—¿Cómo sabe todo eso?
—Es muy sencillo, señora, porque soy Hércules Poirot. Eh bien, no tenga reparos, deje usted el asunto en mis manos. Ya me las arreglaré yo con el señor Robinson.
—Claro —corroboró Cicely con intención—. ¿Y cuánto quiere usted?
Hércules Poirot hizo una reverencia.
—Solo quiero una fotografía dedicada por una dama muy hermosa.
—¡Dios mío! —exclamó ella—. No sé qué hacer. Mis nervios. Me estoy volviendo loca.
—No, no, todo va bien. Confíe en Hércules Poirot. Pero, señora, necesito saber la verdad, toda la verdad. No me oculte ningún detalle o me veré atado de pies y manos.
—¿Y me sacará usted de este apuro?
—Le juro solemnemente que nunca más oirá usted hablar del señor Robinson.
—Está bien. Se lo contaré todo.
—Bueno, veamos. Usted recibió dinero prestado de esa mujer, de Giselle.
Lady Horbury asintió.
—¿Cuándo fue eso? Quiero decir cuándo empezó.
—Hace año y medio. Me encontraba en un callejón sin salida.
—¿Debido al juego?
—Sí. Tuve una racha espantosa.
—¿Y le dejó todo lo que usted necesitaba?
—Al principio, no. Solo una pequeña cantidad al principio.
—¿Quién se la recomendó?
—Raymond... el señor Barraclough me dijo que aquella mujer prestaba a las señoras de la buena sociedad.
—¿Y luego le prestó más?
—Sí, todo cuanto necesitaba. Entonces me pareció un milagro.
—Esos eran los milagros que hacía madame Giselle —observó Poirot secamente—. Antes de eso, ¿usted y el señor Barraclough ya se habían hecho amigos?
—Sí.
—Pero ¿le aterraba la posibilidad de que su marido se enterase?
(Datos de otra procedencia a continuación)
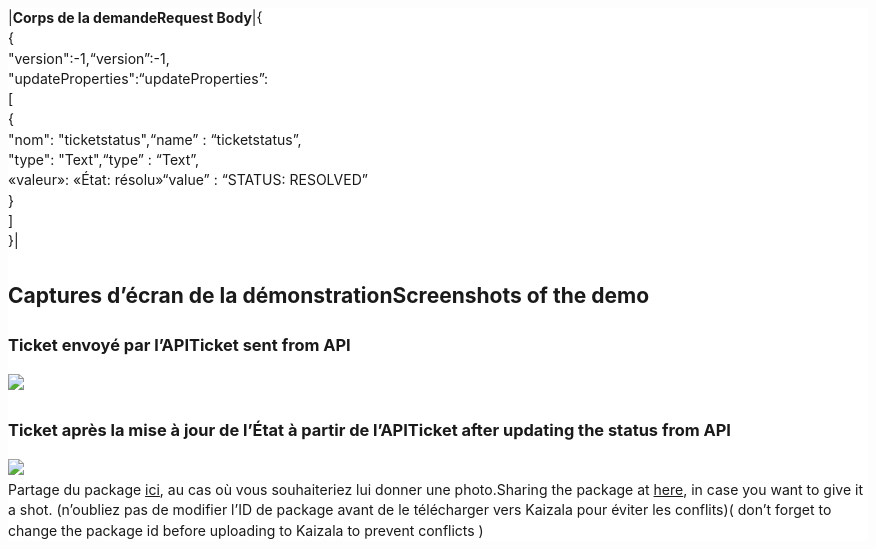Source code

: |<span data-ttu-id="f6f00-259">**Corps de la demande**</span><span class="sxs-lookup"><span data-stu-id="f6f00-259">**Request Body**</span></span>|<span data-ttu-id="f6f00-260">{</span><span class="sxs-lookup"><span data-stu-id="f6f00-260"></span></span><br><span data-ttu-id="f6f00-261">{</span><span class="sxs-lookup"><span data-stu-id="f6f00-261"></span></span><br><span data-ttu-id="f6f00-262">"version":-1,</span><span class="sxs-lookup"><span data-stu-id="f6f00-262">“version”:-1,</span></span><br><span data-ttu-id="f6f00-263">"updateProperties":</span><span class="sxs-lookup"><span data-stu-id="f6f00-263">“updateProperties”:</span></span><br><span data-ttu-id="f6f00-264">[</span><span class="sxs-lookup"><span data-stu-id="f6f00-264"></span></span><br><span data-ttu-id="f6f00-265">{</span><span class="sxs-lookup"><span data-stu-id="f6f00-265"></span></span><br><span data-ttu-id="f6f00-266">"nom": "ticketstatus",</span><span class="sxs-lookup"><span data-stu-id="f6f00-266">“name” : “ticketstatus”,</span></span><br><span data-ttu-id="f6f00-267">"type": "Text",</span><span class="sxs-lookup"><span data-stu-id="f6f00-267">“type” : “Text”,</span></span><br><span data-ttu-id="f6f00-268">«valeur»: «État: résolu»</span><span class="sxs-lookup"><span data-stu-id="f6f00-268">“value” : “STATUS: RESOLVED”</span></span><br><span data-ttu-id="f6f00-269">}</span><span class="sxs-lookup"><span data-stu-id="f6f00-269"></span></span><br><span data-ttu-id="f6f00-270">]</span><span class="sxs-lookup"><span data-stu-id="f6f00-270"></span></span><br><span data-ttu-id="f6f00-271">}</span><span class="sxs-lookup"><span data-stu-id="f6f00-271"></span></span>|

## <a name="screenshots-of-the-demo"></a><span data-ttu-id="f6f00-272">Captures d’écran de la démonstration</span><span class="sxs-lookup"><span data-stu-id="f6f00-272">Screenshots of the demo</span></span>
### <a name="ticket-sent-from-api"></a><span data-ttu-id="f6f00-273">Ticket envoyé par l’API</span><span class="sxs-lookup"><span data-stu-id="f6f00-273">Ticket sent from API</span></span>
![](Images/Ticket%20sent%20from%20API.PNG)
### <a name="ticket-after-updating-the-status-from-api"></a><span data-ttu-id="f6f00-274">Ticket après la mise à jour de l’État à partir de l’API</span><span class="sxs-lookup"><span data-stu-id="f6f00-274">Ticket after updating the status from API</span></span>
![](Images/Ticket%20after%20updating%20the%20status%20from%20API.PNG)
<br><span data-ttu-id="f6f00-275">Partage du package [ici](https://drive.google.com/file/d/1gQb1CpYVd8SLnOOH4PCZWPsUeYhdWehB/view), au cas où vous souhaiteriez lui donner une photo.</span><span class="sxs-lookup"><span data-stu-id="f6f00-275">Sharing the package at [here](https://drive.google.com/file/d/1gQb1CpYVd8SLnOOH4PCZWPsUeYhdWehB/view), in case you want to give it a shot.</span></span> <span data-ttu-id="f6f00-276">(n’oubliez pas de modifier l’ID de package avant de le télécharger vers Kaizala pour éviter les conflits)</span><span class="sxs-lookup"><span data-stu-id="f6f00-276">( don’t forget to change the package id before uploading to Kaizala to prevent conflicts )</span></span>

















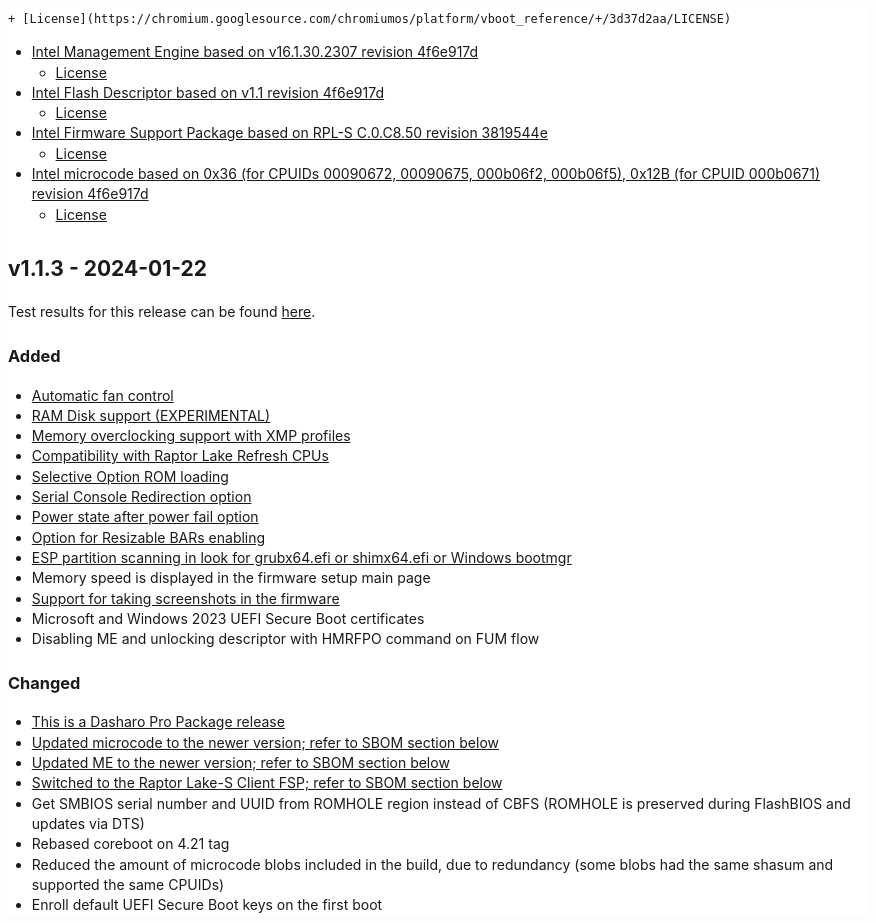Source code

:     + [License](https://chromium.googlesource.com/chromiumos/platform/vboot_reference/+/3d37d2aa/LICENSE)
- [Intel Management Engine based on v16.1.30.2307 revision 4f6e917d](https://github.com/Dasharo/dasharo-blobs/blob/4f6e917d/msi/ms7d25/me.bin)
    + [License](https://github.com/Dasharo/dasharo-blobs/blob/main/licenses/pv%20intel%20obl%20software%20license%20agreement%2011.2.2017.pdf)
- [Intel Flash Descriptor based on v1.1 revision 4f6e917d](https://github.com/Dasharo/dasharo-blobs/blob/4f6e917d/msi/ms7d25/descriptor.bin)
    + [License](https://github.com/Dasharo/dasharo-blobs/blob/main/licenses/pv%20intel%20obl%20software%20license%20agreement%2011.2.2017.pdf)
- [Intel Firmware Support Package based on RPL-S C.0.C8.50 revision 3819544e](https://github.com/intel/FSP/tree/3819544e/RaptorLakeFspBinPkg/Client/RaptorLakeS)
    + [License](https://github.com/intel/FSP/blob/3819544e/FSP_License.pdf)
- [Intel microcode based on 0x36 (for CPUIDs 00090672, 00090675, 000b06f2, 000b06f5), 0x12B (for CPUID 000b0671) revision 4f6e917d](https://github.com/Dasharo/dasharo-blobs/blob/4f6e917d/msi/ms7d25/microcode.bin)
    + [License](https://github.com/Dasharo/dasharo-blobs/blob/main/licenses/INTEL_FSP_SIC_LICENSE.txt)

## v1.1.3 - 2024-01-22

Test results for this release can be found
[here](https://github.com/Dasharo/osfv-results/tree/main/boards/msi/ms7d25/results.csv).

### Added

- [Automatic fan control](https://github.com/Dasharo/dasharo-issues/issues/381)
- [RAM Disk support (EXPERIMENTAL)](https://github.com/Dasharo/dasharo-issues/issues/277)
- [Memory overclocking support with XMP profiles](https://docs.dasharo.com/dasharo-menu-docs/dasharo-system-features/#memory-configuration)
- [Compatibility with Raptor Lake Refresh CPUs](https://github.com/Dasharo/dasharo-issues/issues/534)
- [Selective Option ROM loading](https://docs.dasharo.com/dasharo-menu-docs/dasharo-system-features/#pcipcie-configuration)
- [Serial Console Redirection option](https://docs.dasharo.com/dasharo-menu-docs/dasharo-system-features/#serial-port-configuration)
- [Power state after power fail option](https://docs.dasharo.com/dasharo-menu-docs/dasharo-system-features/#power-management-options)
- [Option for Resizable BARs enabling](https://docs.dasharo.com/dasharo-menu-docs/dasharo-system-features/#pcipcie-configuration)
- [ESP partition scanning in look for grubx64.efi or shimx64.efi or Windows bootmgr](https://github.com/Dasharo/dasharo-issues/issues/94)
- Memory speed is displayed in the firmware setup main page
- [Support for taking screenshots in the firmware](https://docs.dasharo.com/dev-proc/screenshots/#taking-screenshots)
- Microsoft and Windows 2023 UEFI Secure Boot certificates
- Disabling ME and unlocking descriptor with HMRFPO command on FUM flow

### Changed

- [This is a Dasharo Pro Package release](https://docs.dasharo.com/dev-proc/versioning/#dasharo-pro-package-releases)
- [Updated microcode to the newer version; refer to SBOM section below](https://github.com/coreboot/intel-microcode/commit/6788bb07eb5f9e9b83c31ea1364150fe898f450a)
- [Updated ME to the newer version; refer to SBOM section below](https://github.com/Dasharo/dasharo-blobs/tree/main/msi/ms7d25)
- [Switched to the Raptor Lake-S Client FSP; refer to SBOM section below](https://github.com/intel/FSP/tree/481ea7cf0bae0107c3e14aa746e52657647142f3/RaptorLakeFspBinPkg/Client/RaptorLakeS)
- Get SMBIOS serial number and UUID from ROMHOLE region instead of CBFS
  (ROMHOLE is preserved during FlashBIOS and updates via DTS)
- Rebased coreboot on 4.21 tag
- Reduced the amount of microcode blobs included in the build, due to
  redundancy (some blobs had the same shasum and supported the same CPUIDs)
- Enroll default UEFI Secure Boot keys on the first boot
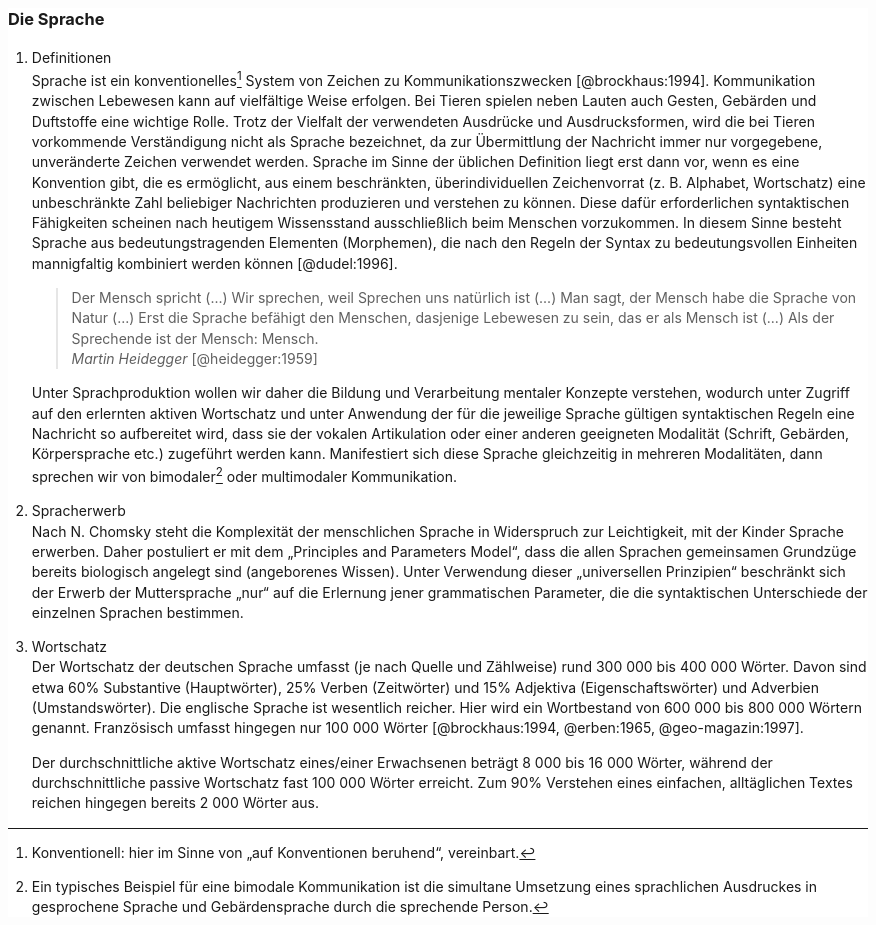 ### Die Sprache

1. Definitionen  
   Sprache ist ein konventionelles[^32] System von Zeichen zu Kommunikationszwecken [@brockhaus:1994].
   Kommunikation zwischen Lebewesen kann auf vielfältige Weise erfolgen.
   Bei Tieren spielen neben Lauten auch Gesten, Gebärden und Duftstoffe eine wichtige Rolle.
   Trotz der Vielfalt der verwendeten Ausdrücke und Ausdrucksformen, wird die bei Tieren vorkommende Verständigung nicht als Sprache bezeichnet, da zur Übermittlung der Nachricht immer nur vorgegebene, unveränderte Zeichen verwendet werden.
   Sprache im Sinne der üblichen Definition liegt erst dann vor, wenn es eine Konvention gibt, die es ermöglicht, aus einem beschränkten, überindividuellen Zeichenvorrat (z. B. Alphabet, Wortschatz) eine unbeschränkte Zahl beliebiger Nachrichten produzieren und verstehen zu können.
   Diese dafür erforderlichen syntaktischen Fähigkeiten scheinen nach heutigem Wissensstand ausschließlich beim Menschen vorzukommen.
   In diesem Sinne besteht Sprache aus bedeutungstragenden Elementen (Morphemen), die nach den Regeln der Syntax zu bedeutungsvollen Einheiten mannigfaltig kombiniert werden können [@dudel:1996].

   > Der Mensch spricht (...) Wir sprechen, weil Sprechen uns natürlich ist (...) Man sagt, der Mensch habe die Sprache von Natur (...) Erst die Sprache befähigt den Menschen, dasjenige Lebewesen zu sein, das er als Mensch ist (...) Als der Sprechende ist der Mensch: Mensch.  
   > _Martin Heidegger_ [@heidegger:1959]

   [^32]: Konventionell: hier im Sinne von „auf Konventionen beruhend“, vereinbart.

   Unter Sprachproduktion wollen wir daher die Bildung und Verarbeitung mentaler Konzepte verstehen, wodurch unter Zugriff auf den erlernten aktiven Wortschatz und unter Anwendung der für die jeweilige Sprache gültigen syntaktischen Regeln eine Nachricht so aufbereitet wird, dass sie der vokalen Artikulation oder einer anderen geeigneten Modalität (Schrift, Gebärden, Körpersprache etc.) zugeführt werden kann.
   Manifestiert sich diese Sprache gleichzeitig in mehreren Modalitäten, dann sprechen wir von bimodaler[^33] oder multimodaler Kommunikation.

   [^33]: Ein typisches Beispiel für eine bimodale Kommunikation ist die simultane Umsetzung eines sprachlichen Ausdruckes in gesprochene Sprache und Gebärdensprache durch die sprechende Person.

2. Spracherwerb  
   Nach N. Chomsky steht die Komplexität der menschlichen Sprache in Widerspruch zur Leichtigkeit, mit der Kinder Sprache erwerben.
   Daher postuliert er mit dem „Principles and Parameters Model“, dass die allen Sprachen gemeinsamen Grundzüge bereits biologisch angelegt sind (angeborenes Wissen).
   Unter Verwendung dieser „universellen Prinzipien“ beschränkt sich der Erwerb der Muttersprache „nur“ auf die Erlernung jener grammatischen Parameter, die die syntaktischen Unterschiede der einzelnen Sprachen bestimmen.

3. Wortschatz  
   Der Wortschatz der deutschen Sprache umfasst (je nach Quelle und Zählweise) rund $300\:000$ bis $400\:000$ Wörter.
   Davon sind etwa $60\%$ Substantive (Hauptwörter), $25\%$ Verben (Zeitwörter) und $15\%$ Adjektiva (Eigenschaftswörter) und Adverbien (Umstandswörter).
   Die englische Sprache ist wesentlich reicher.
   Hier wird ein Wortbestand von $600\:000$ bis $800\:000$ Wörtern genannt.
   Französisch umfasst hingegen nur $100\:000$ Wörter [@brockhaus:1994, @erben:1965, @geo-magazin:1997].

   Der durchschnittliche aktive Wortschatz eines/einer Erwachsenen beträgt $8\:000$ bis $16\:000$ Wörter, während der durchschnittliche passive Wortschatz fast $100\:000$ Wörter erreicht.
   Zum $90\%$ Verstehen eines einfachen, alltäglichen Textes reichen hingegen bereits $2\:000$ Wörter aus.


   [^34]: Mit der Positronen-Emissions-Tomographie kann ein Schnittbild der Energiebilanz des Gehirns erstellt und somit festgestellt werden, welche Areale des Gehirns bei bestimmten Tätigkeiten überdurchschnittliche Aktivitäten entfalten.
   [^35]: Carl Wernicke, deutscher Neurologe und Psychiater, $1848-1905$.
   [^36]: Paul Broca, französischer Chirurg und Anthropologe, $1824-1880$.
   [^37]: Graphem bezeichnet die kleinste bedeutungstragende Einheit der geschriebenen Sprache.
[^38]: Syndrom: von grie. mitlaufend, begleitend.
   [^39]: John L. Down, englischer Arzt, $1828-1896$.
   [^40]: Die frühere übliche Bezeichnung „Mongolismus“ gilt heute als diskriminierend und soll daher vermieden werden.
   [^41]: Neben der Trisomie $21$ sind noch andere autosomale Trisomien mit Beteiligung der Chromosomen $3$, $9$, $10$, $12$, $13$ und $18$ bekannt. Bei den Geschlechtschromosomen kann es zu genosomalen Trisomien (XXY und XYY) kommen.
   [^42]: Dass eine Chomosomenstörung die Ursache für das Down-Syndrom ist, wurde zwar schon um $1930$ vermutet, der Beweis dafür konnte aber erst $1959$ vom Franzosen Jérôme Lejeune erbracht werden.
   [^43]: James Parkinson, englischer Chirurg und Paläontologe, $1755-1824$.
   [^44]: Andreas Rett, österreichischer Kinderarzt.
   [^47]: Für die USA werden die Gesamtkosten für Wirtschaft und Staat für die an Alzheimer erkrankten Menschen auf jährlich mindestens 100 Milliarden Dollar geschätzt ($2002$) [@kautz:2003].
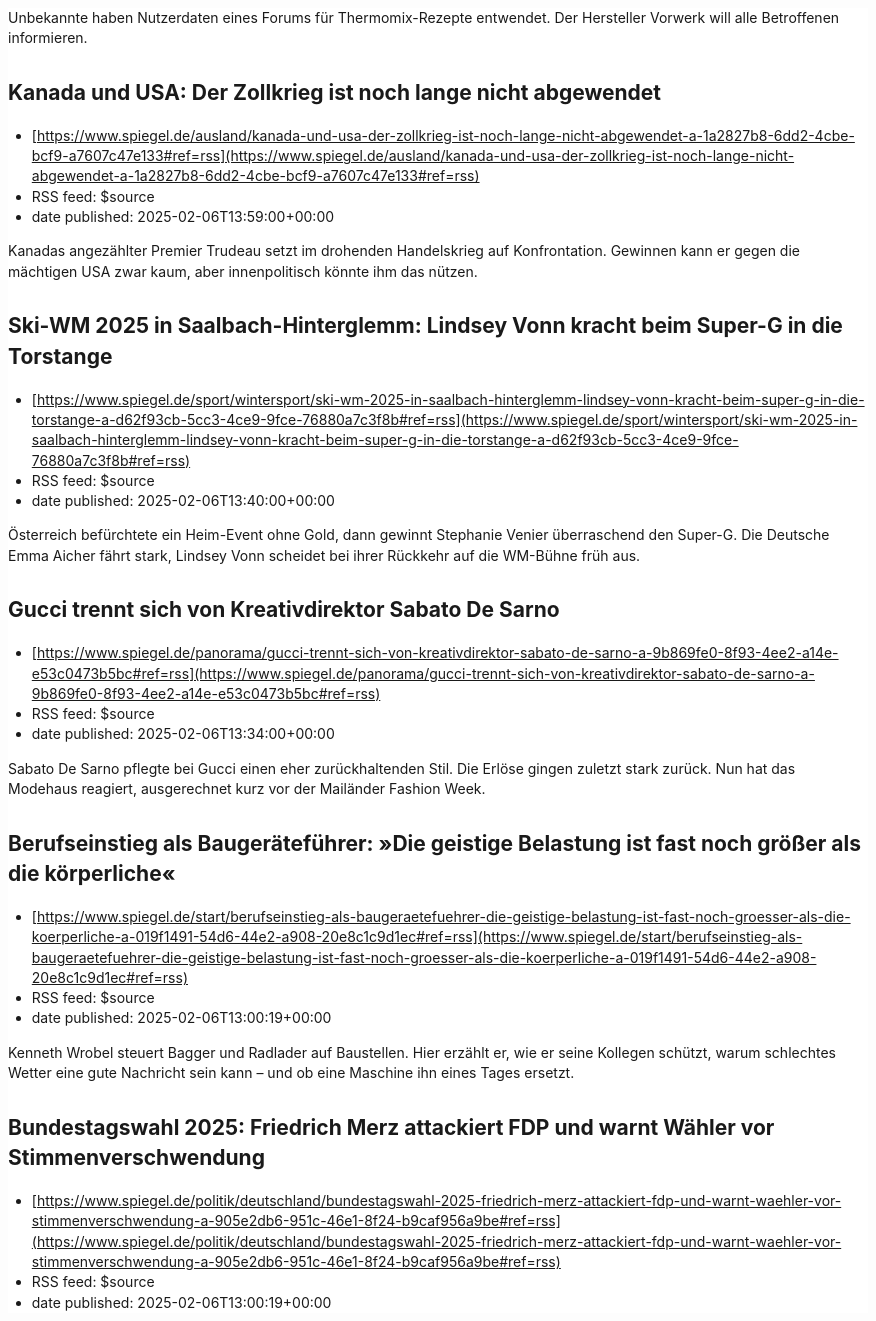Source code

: Unbekannte haben Nutzerdaten eines Forums für Thermomix-Rezepte entwendet. Der Hersteller Vorwerk will alle Betroffenen informieren.

## Kanada und USA: Der Zollkrieg ist noch lange nicht abgewendet
 - [https://www.spiegel.de/ausland/kanada-und-usa-der-zollkrieg-ist-noch-lange-nicht-abgewendet-a-1a2827b8-6dd2-4cbe-bcf9-a7607c47e133#ref=rss](https://www.spiegel.de/ausland/kanada-und-usa-der-zollkrieg-ist-noch-lange-nicht-abgewendet-a-1a2827b8-6dd2-4cbe-bcf9-a7607c47e133#ref=rss)
 - RSS feed: $source
 - date published: 2025-02-06T13:59:00+00:00

Kanadas angezählter Premier Trudeau setzt im drohenden Handelskrieg auf Konfrontation. Gewinnen kann er gegen die mächtigen USA zwar kaum, aber innenpolitisch könnte ihm das nützen.

## Ski-WM 2025 in Saalbach-Hinterglemm: Lindsey Vonn kracht beim Super-G in die Torstange
 - [https://www.spiegel.de/sport/wintersport/ski-wm-2025-in-saalbach-hinterglemm-lindsey-vonn-kracht-beim-super-g-in-die-torstange-a-d62f93cb-5cc3-4ce9-9fce-76880a7c3f8b#ref=rss](https://www.spiegel.de/sport/wintersport/ski-wm-2025-in-saalbach-hinterglemm-lindsey-vonn-kracht-beim-super-g-in-die-torstange-a-d62f93cb-5cc3-4ce9-9fce-76880a7c3f8b#ref=rss)
 - RSS feed: $source
 - date published: 2025-02-06T13:40:00+00:00

Österreich befürchtete ein Heim-Event ohne Gold, dann gewinnt Stephanie Venier überraschend den Super-G. Die Deutsche Emma Aicher fährt stark, Lindsey Vonn scheidet bei ihrer Rückkehr auf die WM-Bühne früh aus.

## Gucci trennt sich von Kreativdirektor Sabato De Sarno
 - [https://www.spiegel.de/panorama/gucci-trennt-sich-von-kreativdirektor-sabato-de-sarno-a-9b869fe0-8f93-4ee2-a14e-e53c0473b5bc#ref=rss](https://www.spiegel.de/panorama/gucci-trennt-sich-von-kreativdirektor-sabato-de-sarno-a-9b869fe0-8f93-4ee2-a14e-e53c0473b5bc#ref=rss)
 - RSS feed: $source
 - date published: 2025-02-06T13:34:00+00:00

Sabato De Sarno pflegte bei Gucci einen eher zurückhaltenden Stil. Die Erlöse gingen zuletzt stark zurück. Nun hat das Modehaus reagiert, ausgerechnet kurz vor der Mailänder Fashion Week.

## Berufseinstieg als Baugeräteführer: »Die geistige Belastung ist fast noch größer als die körperliche«
 - [https://www.spiegel.de/start/berufseinstieg-als-baugeraetefuehrer-die-geistige-belastung-ist-fast-noch-groesser-als-die-koerperliche-a-019f1491-54d6-44e2-a908-20e8c1c9d1ec#ref=rss](https://www.spiegel.de/start/berufseinstieg-als-baugeraetefuehrer-die-geistige-belastung-ist-fast-noch-groesser-als-die-koerperliche-a-019f1491-54d6-44e2-a908-20e8c1c9d1ec#ref=rss)
 - RSS feed: $source
 - date published: 2025-02-06T13:00:19+00:00

Kenneth Wrobel steuert Bagger und Radlader auf Baustellen. Hier erzählt er, wie er seine Kollegen schützt, warum schlechtes Wetter eine gute Nachricht sein kann – und ob eine Maschine ihn eines Tages ersetzt.

## Bundestagswahl 2025: Friedrich Merz attackiert FDP und warnt Wähler vor Stimmenverschwendung
 - [https://www.spiegel.de/politik/deutschland/bundestagswahl-2025-friedrich-merz-attackiert-fdp-und-warnt-waehler-vor-stimmenverschwendung-a-905e2db6-951c-46e1-8f24-b9caf956a9be#ref=rss](https://www.spiegel.de/politik/deutschland/bundestagswahl-2025-friedrich-merz-attackiert-fdp-und-warnt-waehler-vor-stimmenverschwendung-a-905e2db6-951c-46e1-8f24-b9caf956a9be#ref=rss)
 - RSS feed: $source
 - date published: 2025-02-06T13:00:19+00:00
—Stephen es un cerdo —gritó Cicely rabiosa—. Se ha cansado de mí y desea casarse con otra. Daría saltos de alegría ante la posibilidad de un divorcio.
—¿Y usted no quiere divorciarse?
—No. Yo... yo...
—Usted está satisfecha de su posición y disfruta de una renta importante. Perfectamente. Les femmes, claro está, deben pensar en ellas ante todo. Pero, volviendo al préstamo, ¿surgieron dificultades para su devolución?